Par Jean-François Rivard, p.g.c.a., MBA, coordonnateur à l’approvisionnement municipal, direction de l’ingénierie et infrastructures de la Fédération québécoise des municipalités (FQM)

Nous constatons de plus en plus l’existence de mouvements de société envers la protection de l’environnement, le développement durable, l’achat local et le soutien aux entreprises d’économie sociale.

Étant un gouvernement de proximité, la Municipalité est très sensible aux préoccupations exprimées par ses citoyens. Par conséquent, elle cherche sans cesse à faire sa part pour identifier et solutionner ces enjeux.

Comment peut-elle agir en ce domaine eu égard à son approvisionnement, tout en respectant son règlement de gestion contractuelle, ainsi que les règles du Code municipal du Québec (CMQ) et de la Loi sur les cités et villes (LCV)?

Les avenues pour agir concrètement

Dans le cadre de son règlement de gestion contractuelle, elle peut assurément favoriser l’achat local ou les entreprises d’économie sociale. Concrètement, cela peut se faire en inscrivant dans son règlement qu’elle est prête dans ses achats faits de gré à gré, sous les seuils d’appel d’offres publics, à payer une prime de quelques pourcents sur le plus bas prix conforme.

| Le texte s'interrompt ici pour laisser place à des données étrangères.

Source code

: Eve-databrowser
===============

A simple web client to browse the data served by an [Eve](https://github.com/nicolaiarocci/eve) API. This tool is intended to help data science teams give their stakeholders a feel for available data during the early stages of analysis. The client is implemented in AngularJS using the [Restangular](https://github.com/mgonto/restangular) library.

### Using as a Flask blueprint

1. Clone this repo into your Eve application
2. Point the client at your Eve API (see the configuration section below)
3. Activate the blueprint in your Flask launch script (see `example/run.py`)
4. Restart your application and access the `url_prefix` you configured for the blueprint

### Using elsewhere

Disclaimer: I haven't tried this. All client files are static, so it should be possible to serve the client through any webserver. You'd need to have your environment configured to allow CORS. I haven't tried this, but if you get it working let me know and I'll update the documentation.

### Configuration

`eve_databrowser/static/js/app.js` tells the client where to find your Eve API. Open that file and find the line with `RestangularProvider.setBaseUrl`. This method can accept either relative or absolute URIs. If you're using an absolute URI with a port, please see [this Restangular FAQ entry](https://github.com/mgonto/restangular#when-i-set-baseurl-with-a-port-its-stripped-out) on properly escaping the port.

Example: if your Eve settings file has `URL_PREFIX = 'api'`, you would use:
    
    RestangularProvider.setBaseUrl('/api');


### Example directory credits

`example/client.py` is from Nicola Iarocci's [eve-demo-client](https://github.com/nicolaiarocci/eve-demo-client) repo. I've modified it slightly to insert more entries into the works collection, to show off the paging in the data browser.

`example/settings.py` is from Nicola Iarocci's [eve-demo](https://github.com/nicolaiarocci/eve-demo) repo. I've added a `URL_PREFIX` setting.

Une autre stratégie consisterait, dans ses demandes de prix et dans ses appels d’offres sur invitation, à cibler des entreprises locales, des entreprises d’économie sociale sur le territoire québécois, ou encore à faire appel à des entreprises qui détiennent une certification environnementale, telle qu’ISO 14001. Ces options peuvent s’appliquer sur les différents types de contrats, tels l’approvisionnement, les services et la construction.

Lorsque les achats sont au-dessus des seuils d’appel d’offres public, il n’est plus possible d’appliquer de telles stratégies. Si la Municipalité souhaite toujours contribuer sur ces enjeux, elle aura quelques moyens à sa disposition. Elle pourrait inclure dans son devis d’appel d’offres une exigence sur une certification environnementale à détenir par le soumissionnaire. L’entreprise qui ne la fournirait pas serait non conforme.

L’exigence peut également être dans la définition du produit demandé. Ainsi, la Municipalité peut entre autres exiger pour un appareil électronique la certification Energy Star, qui oblige le produit à atteindre des critères de performance écoénergétique élevée, ou encore requérir du papier avec la certification FSC qui favorise la protection des forêts.

Une autre possibilité pour la Municipalité est d’insérer un critère d’évaluation basé sur le développement durable, lors d’appel d’offres public ou sur invitation. Elle utilise un mode d’adjudication à l’aide des deux enveloppes ou une grille de pondération incluant le prix.

En accordant un pointage significatif à ce critère, tout en demeurant à l’intérieur des limites de ce qui est prévu au CMQ et à la LCV, elle favorise la mise en œuvre d’une solution qui présente des bénéfices sur le développement durable. De plus, elle incite indirectement les fournisseurs intéressés par les contrats municipaux à se doter de mesures de développement durable. Ce qui ne peut être que bénéfique pour la société québécoise.

Comme vous pouvez le constater, il existe plusieurs moyens à la portée des municipalités qui désirent soutenir les importants enjeux de société en 2021; comme la protection de l’environnement, le développement durable, l’achat local et l’appui aux entreprises d’économie sociale.